Con la información:
• a. Reproduce literalmente el pasaje del fragmento sobre Bucovina que empieza con "Por María Luz" y sigue hasta "mano del hombre.".
• b. Según el fragmento sobre Bucovina, ¿qué escena cubre la fachada occidental del monasterio de Voronet?
• c. Escribe, por favor, la continuación del fragmento sobre Bucovina a partir de su última oración.

Fragmento seleccionado:
****

Por María Luz Climent Mascarell (dpa)

Si el creador japonés de los dibujos de «Heidi» hubiese visto las hermosas montañas de Bucovina, no habría ambientado las aventuras de la traviesa niña alegre de mofletes sonrosados en la Suiza original, sino en esta región del norte de Rumania, al sur de Ucrania.

Sin embargo, fue el escritor irlandés Bram Stoker quien puso Rumania en el imaginario de lectores de todo el mundo, pero como la tierra de vampiros y la patria del terrorífico Drácula. Y así ha quedado uno de los más hermosos paisajes del antiguo bloque de países del Este como una tierra oscura, cuando en realidad es una nación luminosa, en la que al visitante le aguarda frondosos bosques, praderas tupidas que invitan a recostarse sobre la hierba y minúsculas aldeas ajenas al correr de los tiempos. En ocasiones evoca un paisaje puro, apenas alterado por la mano del hombre.

Pero sobre todo hay un motivo que en sí mismo vale todo el viaje a Rumanía: los frescos de los monasterios e iglesias de Bucovina.

Erigidos en el siglo XV y XVI por el príncipe de Moldavia Stefan Cel Mare (Esteban el Grande y el Santo) y su hijo ilegítimo Petru Rares, se construyeron en zonas boscosas para quedar a salvo de los turcos, cuyo imperio por entonces ya había llegado a las puertas de Viena. La intención del monarca era consolidar un Estado moldavo de lengua latina, así como la religión cristiana, por lo que hizo construir varios monasterios profusamente decorados con escenas bíblicas tanto dentro como fuera de la iglesia.

Este espectáculo visual está compuesto por un rosario de iglesias ortodoxas cuyo recorrido de varios cientos de kilómetros por áreas montañosas requiere sin embargo destreza al volante a fin de poder llegar a los monasterios sin acabar en una cuneta, pues algunas carreteras son dignas de un «Camel Trophy».

Los recintos religiosos, declarados Patrimonio de la Humanidad, conservan en admirable buen estado los frescos exteriores, a pesar de la humedad o las fuertes nevadas en invierno que han soportado durante varios siglos. Realizados con tintes naturales, el estilo iconográfico de las pinturas preserva todo ese misticismo que desprende el arte bizantino.

Stefan Cel Mare, uno de los escasos gobernantes que cuenta con el reconocimiento y la admiración de los rumanos, era un hombre creyente y que supo comprender cuán importante era también el apoyo de la iglesia. Con los frescos en las iglesias se pretendía consolidar el cristianismo deslumbrando a los súbditos, en su práctica totalidad campesinos analfabetos. La narración cumplía así un doble objetivo: educativo y moral.

Es por ello que las escenas bíblicas están adaptadas a la realidad local. Así en casi todas las iglesias casi nunca falta San Jorge o San Miguel, los santos guerreros que combaten a las huestes infieles provenientes de Oriente o el diablo, que aparece vestido como una seductora hurí turca.

Voronet, el más antiguo de los monasterios, está considerado la joya de Bucovina. Y más de un experto coincide en señalar que se trata de «la Capilla Sixtina de Oriente». Un deslumbrante «Juicio final» cubre la fachada occidental, capaz de hacer creer en la fuerza del arte hasta al más agnóstico.

****

Entradas de datos:
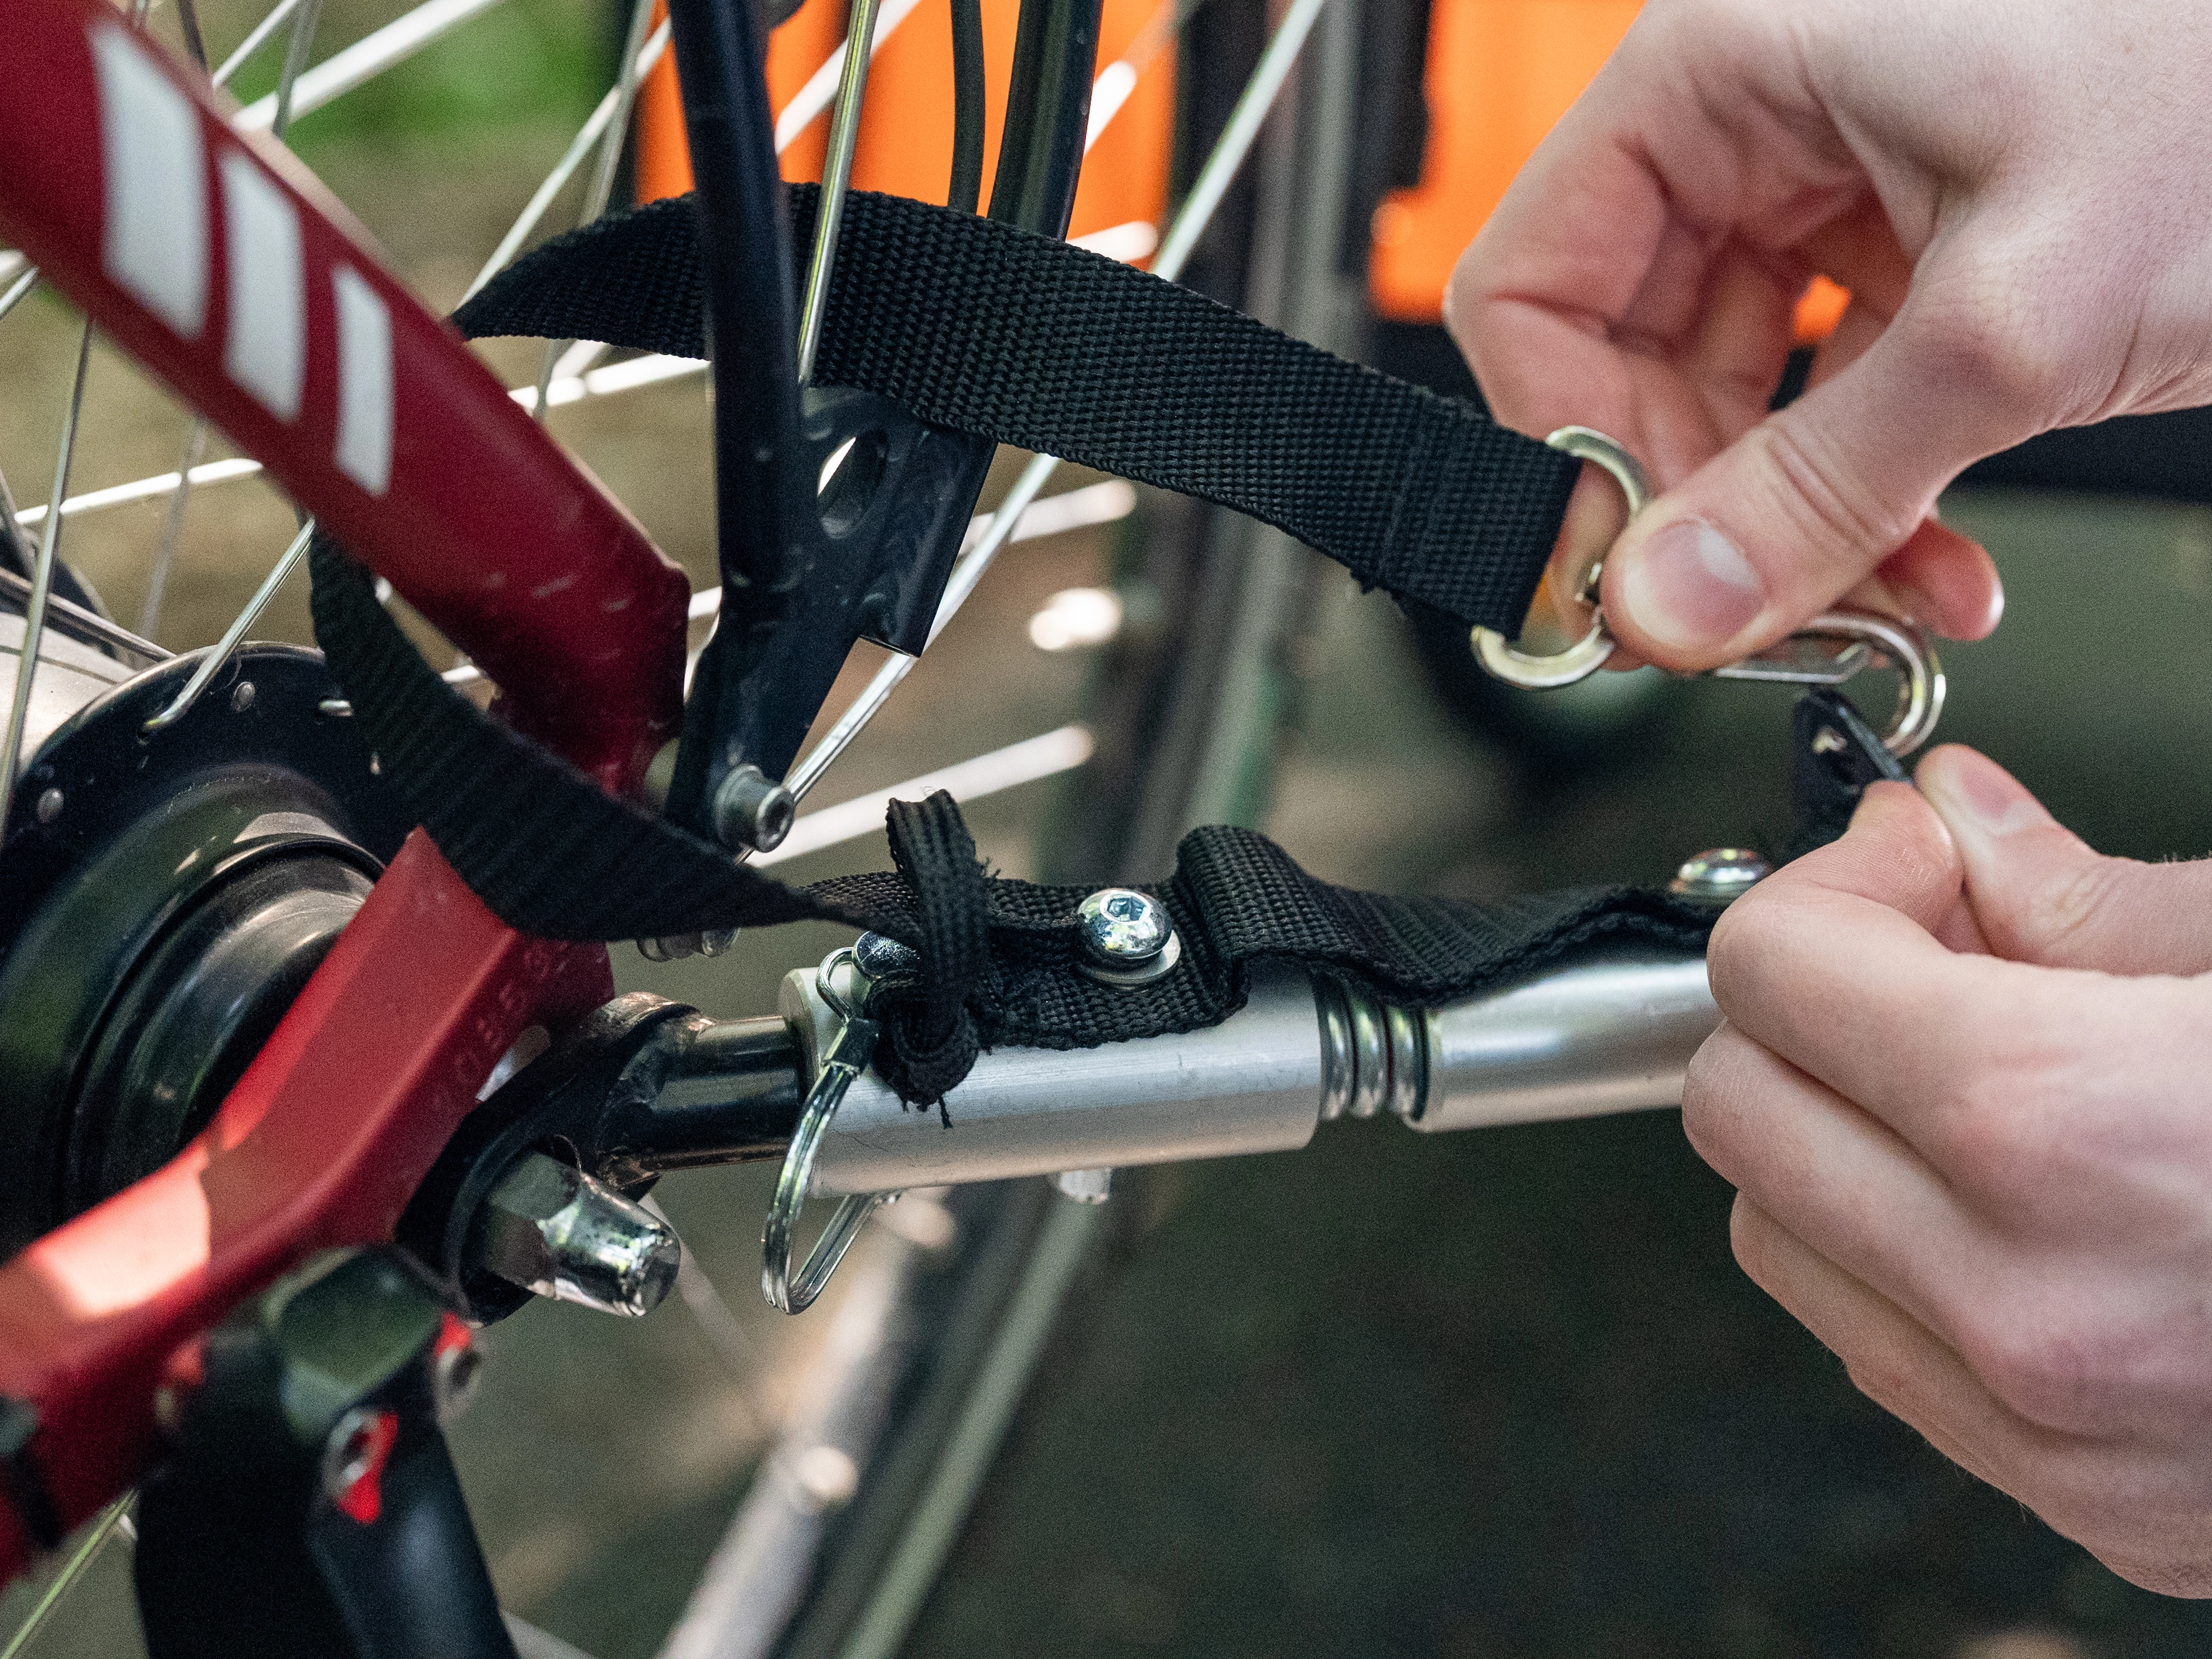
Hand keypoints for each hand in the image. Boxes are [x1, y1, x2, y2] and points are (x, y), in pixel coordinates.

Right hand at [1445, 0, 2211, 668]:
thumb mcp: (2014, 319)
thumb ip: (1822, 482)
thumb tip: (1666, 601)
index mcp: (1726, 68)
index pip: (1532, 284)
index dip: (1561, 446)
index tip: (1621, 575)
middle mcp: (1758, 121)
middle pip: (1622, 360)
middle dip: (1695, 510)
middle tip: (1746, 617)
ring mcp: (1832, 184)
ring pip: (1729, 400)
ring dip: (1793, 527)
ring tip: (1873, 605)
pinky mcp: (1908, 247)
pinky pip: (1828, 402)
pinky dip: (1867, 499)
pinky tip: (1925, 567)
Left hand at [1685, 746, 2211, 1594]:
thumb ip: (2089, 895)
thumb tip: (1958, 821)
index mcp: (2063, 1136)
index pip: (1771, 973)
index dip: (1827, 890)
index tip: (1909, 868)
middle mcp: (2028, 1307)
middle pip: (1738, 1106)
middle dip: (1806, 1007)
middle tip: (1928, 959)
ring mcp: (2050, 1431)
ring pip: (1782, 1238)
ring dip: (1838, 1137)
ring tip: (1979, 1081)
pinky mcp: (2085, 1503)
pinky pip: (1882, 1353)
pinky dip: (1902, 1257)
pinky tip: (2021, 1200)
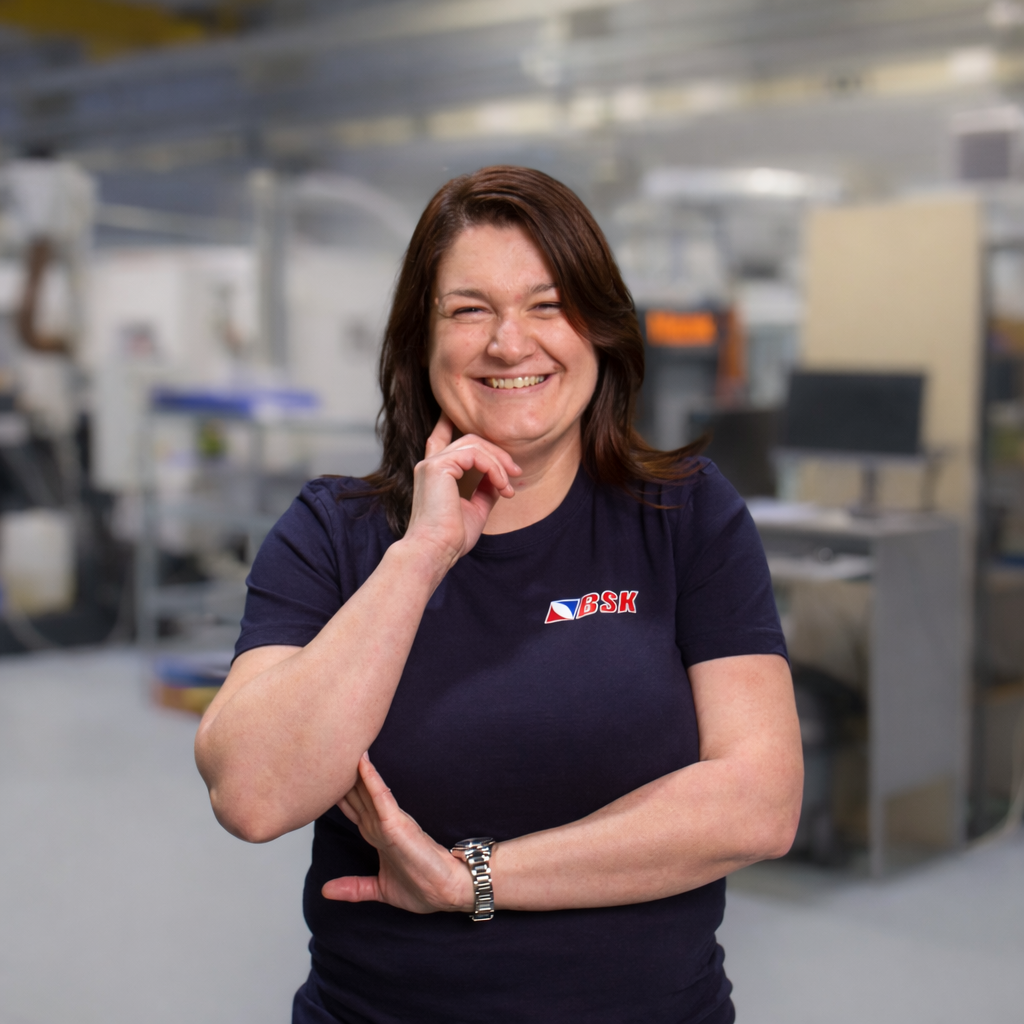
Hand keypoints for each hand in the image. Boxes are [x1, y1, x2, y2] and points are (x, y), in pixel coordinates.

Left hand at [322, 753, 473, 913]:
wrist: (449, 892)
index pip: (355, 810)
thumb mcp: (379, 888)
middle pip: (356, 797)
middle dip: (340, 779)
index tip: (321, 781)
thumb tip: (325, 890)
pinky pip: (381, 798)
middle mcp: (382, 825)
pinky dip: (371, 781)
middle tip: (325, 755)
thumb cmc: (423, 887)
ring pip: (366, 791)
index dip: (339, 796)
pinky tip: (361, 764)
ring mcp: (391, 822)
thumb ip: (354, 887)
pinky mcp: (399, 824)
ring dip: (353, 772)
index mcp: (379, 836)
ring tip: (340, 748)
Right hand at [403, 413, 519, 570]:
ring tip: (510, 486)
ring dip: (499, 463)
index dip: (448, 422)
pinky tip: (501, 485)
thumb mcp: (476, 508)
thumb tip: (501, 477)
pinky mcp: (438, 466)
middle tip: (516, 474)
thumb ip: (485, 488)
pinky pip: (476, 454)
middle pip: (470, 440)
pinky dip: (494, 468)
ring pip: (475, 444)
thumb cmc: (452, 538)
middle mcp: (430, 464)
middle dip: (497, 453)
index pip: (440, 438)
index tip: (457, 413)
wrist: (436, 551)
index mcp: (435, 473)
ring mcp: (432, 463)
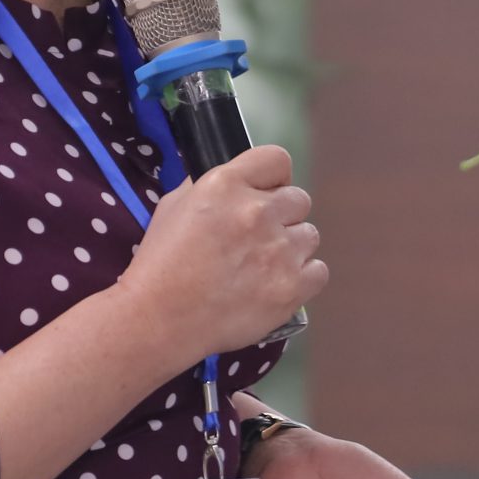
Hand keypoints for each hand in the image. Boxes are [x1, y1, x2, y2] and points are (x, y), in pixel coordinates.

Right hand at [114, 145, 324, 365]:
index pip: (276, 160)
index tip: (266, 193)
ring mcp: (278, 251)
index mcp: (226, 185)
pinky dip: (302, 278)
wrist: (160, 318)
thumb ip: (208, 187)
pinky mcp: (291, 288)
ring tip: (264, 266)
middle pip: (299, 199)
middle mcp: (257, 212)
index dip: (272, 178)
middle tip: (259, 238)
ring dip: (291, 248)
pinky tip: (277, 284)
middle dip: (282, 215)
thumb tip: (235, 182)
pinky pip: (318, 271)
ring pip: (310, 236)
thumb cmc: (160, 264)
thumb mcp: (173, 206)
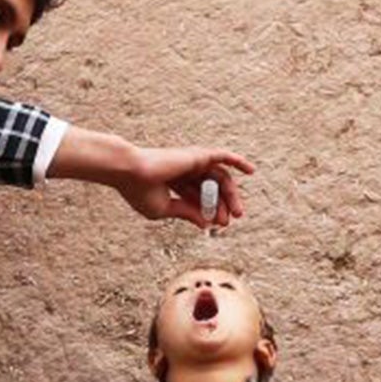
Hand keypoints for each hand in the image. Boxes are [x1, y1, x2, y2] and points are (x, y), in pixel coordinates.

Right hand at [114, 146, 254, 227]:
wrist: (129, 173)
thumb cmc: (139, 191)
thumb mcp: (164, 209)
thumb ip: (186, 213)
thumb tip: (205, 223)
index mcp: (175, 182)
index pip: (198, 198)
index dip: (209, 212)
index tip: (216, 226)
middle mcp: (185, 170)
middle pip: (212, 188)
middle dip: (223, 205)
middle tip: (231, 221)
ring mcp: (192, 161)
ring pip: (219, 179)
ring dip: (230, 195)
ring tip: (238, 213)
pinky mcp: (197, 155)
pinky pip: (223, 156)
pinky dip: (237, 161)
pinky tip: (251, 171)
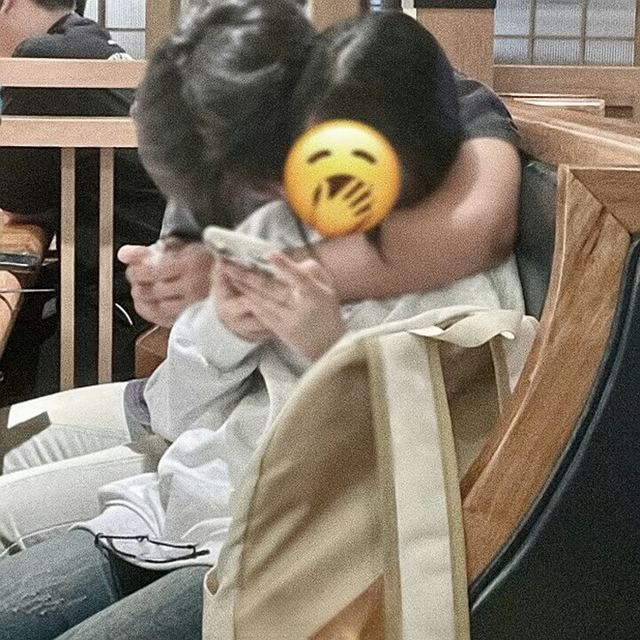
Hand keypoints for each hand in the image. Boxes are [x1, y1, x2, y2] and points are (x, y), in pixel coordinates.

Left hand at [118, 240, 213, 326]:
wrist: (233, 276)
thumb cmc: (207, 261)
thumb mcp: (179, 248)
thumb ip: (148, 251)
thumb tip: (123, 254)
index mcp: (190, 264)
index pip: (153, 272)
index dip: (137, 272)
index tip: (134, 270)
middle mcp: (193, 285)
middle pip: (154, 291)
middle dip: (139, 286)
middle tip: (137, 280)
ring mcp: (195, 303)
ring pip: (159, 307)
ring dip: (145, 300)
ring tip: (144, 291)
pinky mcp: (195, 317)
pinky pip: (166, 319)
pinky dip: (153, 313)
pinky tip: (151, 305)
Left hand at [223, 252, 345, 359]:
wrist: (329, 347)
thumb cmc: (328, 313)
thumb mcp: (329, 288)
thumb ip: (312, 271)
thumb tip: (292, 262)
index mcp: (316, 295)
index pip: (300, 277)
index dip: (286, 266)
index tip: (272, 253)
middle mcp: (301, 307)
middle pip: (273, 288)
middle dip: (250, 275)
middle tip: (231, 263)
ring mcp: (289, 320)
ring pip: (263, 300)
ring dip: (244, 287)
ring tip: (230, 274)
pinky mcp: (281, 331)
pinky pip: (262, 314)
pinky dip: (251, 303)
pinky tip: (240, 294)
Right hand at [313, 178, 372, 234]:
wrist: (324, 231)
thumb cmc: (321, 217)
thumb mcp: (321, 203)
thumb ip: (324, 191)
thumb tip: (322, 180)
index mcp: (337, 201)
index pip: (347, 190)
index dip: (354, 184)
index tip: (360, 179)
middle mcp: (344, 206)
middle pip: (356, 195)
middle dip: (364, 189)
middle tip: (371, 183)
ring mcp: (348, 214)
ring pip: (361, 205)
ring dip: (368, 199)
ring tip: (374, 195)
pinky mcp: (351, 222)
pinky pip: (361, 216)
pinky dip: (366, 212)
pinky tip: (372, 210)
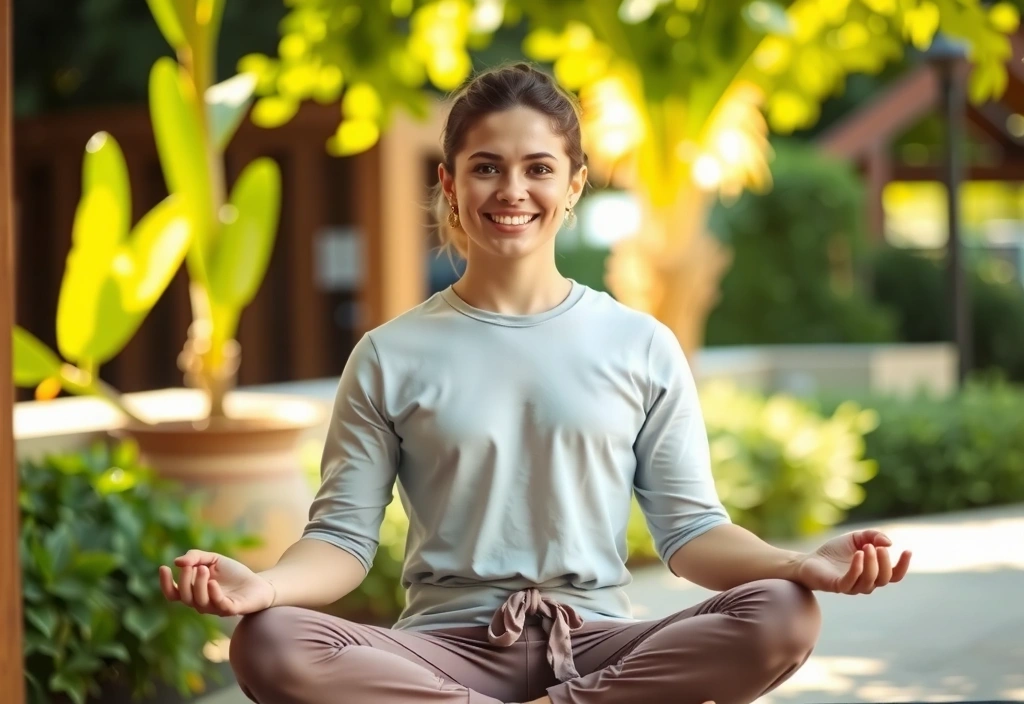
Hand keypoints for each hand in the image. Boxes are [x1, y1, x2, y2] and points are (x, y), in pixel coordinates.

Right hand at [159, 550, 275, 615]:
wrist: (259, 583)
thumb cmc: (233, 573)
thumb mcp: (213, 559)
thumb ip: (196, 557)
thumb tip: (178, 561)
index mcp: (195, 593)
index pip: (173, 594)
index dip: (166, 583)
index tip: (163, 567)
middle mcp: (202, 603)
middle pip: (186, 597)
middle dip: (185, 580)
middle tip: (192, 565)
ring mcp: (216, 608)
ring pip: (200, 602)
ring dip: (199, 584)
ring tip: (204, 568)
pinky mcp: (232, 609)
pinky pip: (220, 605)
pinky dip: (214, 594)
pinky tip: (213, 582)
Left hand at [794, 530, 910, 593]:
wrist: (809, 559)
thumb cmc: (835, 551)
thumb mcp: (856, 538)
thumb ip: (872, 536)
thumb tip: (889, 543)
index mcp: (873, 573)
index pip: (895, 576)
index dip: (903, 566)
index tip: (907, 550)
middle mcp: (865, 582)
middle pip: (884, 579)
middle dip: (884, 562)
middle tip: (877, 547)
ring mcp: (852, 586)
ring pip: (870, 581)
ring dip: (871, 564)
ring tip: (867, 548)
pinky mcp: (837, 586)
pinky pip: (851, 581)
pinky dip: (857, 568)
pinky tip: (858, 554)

****

Tus respuestas:
• a.
Por María Luz Climent Mascarell (dpa)

Si el creador japonés de los dibujos de «Heidi» hubiese visto las hermosas montañas de Bucovina, no habría ambientado las aventuras de la traviesa niña alegre de mofletes sonrosados en la Suiza original, sino en esta región del norte de Rumania, al sur de Ucrania.

Sin embargo, fue el escritor irlandés Bram Stoker quien puso Rumania en el imaginario de lectores de todo el mundo, pero como la tierra de vampiros y la patria del terrorífico Drácula. Y así ha quedado uno de los más hermosos paisajes del antiguo bloque de países del Este como una tierra oscura, cuando en realidad es una nación luminosa, en la que al visitante le aguarda frondosos bosques, praderas tupidas que invitan a recostarse sobre la hierba y minúsculas aldeas ajenas al correr de los tiempos. En ocasiones evoca un paisaje puro, apenas alterado por la mano del hombre.

• b. Un deslumbrante «Juicio final».

• c.
Allí el color predominante es el azul, mientras que en el monasterio de Humor es el rojo y en el de Moldovita el amarillo: los tres colores de la bandera rumana.

No todos los monasterios están habitados. En Moldovita viven unas monjas que, vestidas de negro riguroso se encargan de la conservación del convento y de atender a los turistas. Allí se encuentra la «malaki» (hermana) Antonina, que lleva 39 de sus 86 años en el convento.

Alegre y desenfadada se pone a hablar con el visitante y poco parece importarle que su interlocutor no entienda rumano. Por la similitud de este idioma con el latín consigue hacerse entender: la hermana dice que es una pena que esté lloviendo.

Tal vez la hermana Antonina sea una de las pocas personas en Rumanía que no ve telenovelas en español. Los amoríos imposibles de romanticismo trasnochado y final más que predecible son todo un fenómeno televisivo en este rincón del mundo, casi a orillas del mar Negro.

Hay un canal de televisión que emite a todas horas una telenovela diferente y nunca son traducidas, sino que se emiten con subtítulos, lo que no deja de ser una ventaja para el viajero hispano hablante, ya que más de un rumano acaba manejando algunas palabras de español, aunque sean frases de telenovela.

En la iglesia de Sucevita, construida mucho más tarde, predomina el color verde, el de los bosques de hayas y abetos que rodean estos santos lugares. En la región pervive un mundo rural apenas alterado por el paso de los siglos y la mano del hombre es prácticamente sólo visible en los campos de cultivo, ganados a fuerza de talar bosques.

Es frecuente ver a la familia desplazándose en un carro conformado por unos pocos tablones, donde no suele faltar algo de paja para hacer más mullido el viaje. Los ganaderos siguen transportando la leche en el carro y el tractor aparece como el mayor avance tecnológico que ha logrado adentrarse en esas tierras.

En muchas aldeas sigue habiendo un pozo de agua casi a la puerta de la casa y resulta difícil ver una antena de televisión (y menos aún una parabólica). Las cigüeñas siguen anidando en postes insospechados y en las tiendas, si las hay, el jabón, por ejemplo, se vende al peso, como se vendía antaño la harina.

Se trata de una forma de vida que por ahora convive con el incipiente turismo, pero Rumania sigue enviando a muchos de sus jóvenes a  buscarse un futuro más prometedor en el extranjero, y eso a pesar de  tener un potencial turístico plenamente por descubrir y explotar.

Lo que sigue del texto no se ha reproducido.